Another point of historical interest was a time when not only primaries were being debated, but the concept of democracy itself was also under fire. That was the time of British Prime Minister Winston Churchill and World War II. When democracy was relatively new, but was simultaneously the post-World War I status quo in Europe and America, it found itself under threat from the likes of fascism and communism.

That is precisely the time when one of good ole’ Winnie’s many great quotes came in quite handy: “Democracy is the worst form of government except all those other forms that have been tried.” It was a wonderful phrase indeed, but with a little modification it would fit America’s current primary predicament quite nicely. Try this: The primary system in America is the worst system for selecting presidential nominees, except for all those other systems yet to be tried.

Since we, the voters, tend to end up having the final say in how political parties run themselves, it seems prudent that we too examine this spat of intraparty fighting closely. Because Iowa and New Hampshire’s “first-in-the nation” status is what’s causing state primary friction, many questions emerge.

Is it fair that Iowa and New Hampshire’s elections come first?

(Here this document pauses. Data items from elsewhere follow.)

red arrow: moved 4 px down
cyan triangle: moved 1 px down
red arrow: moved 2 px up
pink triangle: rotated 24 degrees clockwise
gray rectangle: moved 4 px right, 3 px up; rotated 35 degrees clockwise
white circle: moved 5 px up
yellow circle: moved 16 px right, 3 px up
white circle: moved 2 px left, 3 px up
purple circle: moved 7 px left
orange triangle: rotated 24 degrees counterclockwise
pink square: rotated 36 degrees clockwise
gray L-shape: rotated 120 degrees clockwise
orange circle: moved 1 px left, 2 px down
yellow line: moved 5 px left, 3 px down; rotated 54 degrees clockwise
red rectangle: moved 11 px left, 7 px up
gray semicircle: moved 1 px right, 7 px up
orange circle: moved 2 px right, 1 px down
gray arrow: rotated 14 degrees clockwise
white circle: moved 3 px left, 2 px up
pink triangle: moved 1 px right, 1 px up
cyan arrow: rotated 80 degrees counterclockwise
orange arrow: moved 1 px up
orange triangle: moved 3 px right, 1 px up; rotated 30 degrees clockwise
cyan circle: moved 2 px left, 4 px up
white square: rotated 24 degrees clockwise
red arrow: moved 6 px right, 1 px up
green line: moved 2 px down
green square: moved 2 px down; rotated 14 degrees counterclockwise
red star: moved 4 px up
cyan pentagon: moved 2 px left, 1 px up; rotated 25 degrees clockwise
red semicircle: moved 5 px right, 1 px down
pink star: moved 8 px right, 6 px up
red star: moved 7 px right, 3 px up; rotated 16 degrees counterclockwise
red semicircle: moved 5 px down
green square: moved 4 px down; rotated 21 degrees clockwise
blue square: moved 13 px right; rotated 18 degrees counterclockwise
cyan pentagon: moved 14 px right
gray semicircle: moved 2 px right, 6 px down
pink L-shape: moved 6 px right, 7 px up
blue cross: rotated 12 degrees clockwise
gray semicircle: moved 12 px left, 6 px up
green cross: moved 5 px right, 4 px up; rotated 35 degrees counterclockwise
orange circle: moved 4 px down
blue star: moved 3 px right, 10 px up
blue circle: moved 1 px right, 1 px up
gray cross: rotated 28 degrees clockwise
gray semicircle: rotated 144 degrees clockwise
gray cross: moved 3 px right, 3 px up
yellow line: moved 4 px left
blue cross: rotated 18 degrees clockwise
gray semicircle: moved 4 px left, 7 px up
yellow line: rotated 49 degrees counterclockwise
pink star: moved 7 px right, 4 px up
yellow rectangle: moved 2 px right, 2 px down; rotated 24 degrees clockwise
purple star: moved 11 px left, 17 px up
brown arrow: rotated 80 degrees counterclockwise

Should our method of nominating presidents change? Some say that the game of primary musical chairs will lead to a national primary. Is this healthy?

In a similar way that democratic fragility and inefficiency was lauded by tyrants and oppressors in Churchill’s time, the unduly large influence of Iowa and New Hampshire on our nation’s nominating process is despised by those not residing there. Although those that seek to challenge Iowa and New Hampshire’s first-in-the-nation status are not tyrants, they can still be just as mistaken in their reasoning. In reality, the media coverage given to the winner of those two state contests can easily be ignored by citizens from outside those states. In other words, voters in Anchorage have the courage and wherewithal to disagree with those from Des Moines, if they so choose.

The upside to having two small states kick off the election season is that they can serve to give a contender, who does not have the funding to mount a national campaign, the recognition he or she so desperately needs to be a viable candidate. In other words, Iowans and New Hampshireans give a dark horse a place to ride.

This is a valuable quality of our current nominative process that should not be so quickly stripped away by those claiming inefficiency and undue influence.

Despite its flaws, the status quo is correct. So, we citizens of the United States should not hesitate to show support for the worst option. That is, the worst option except for all of the others.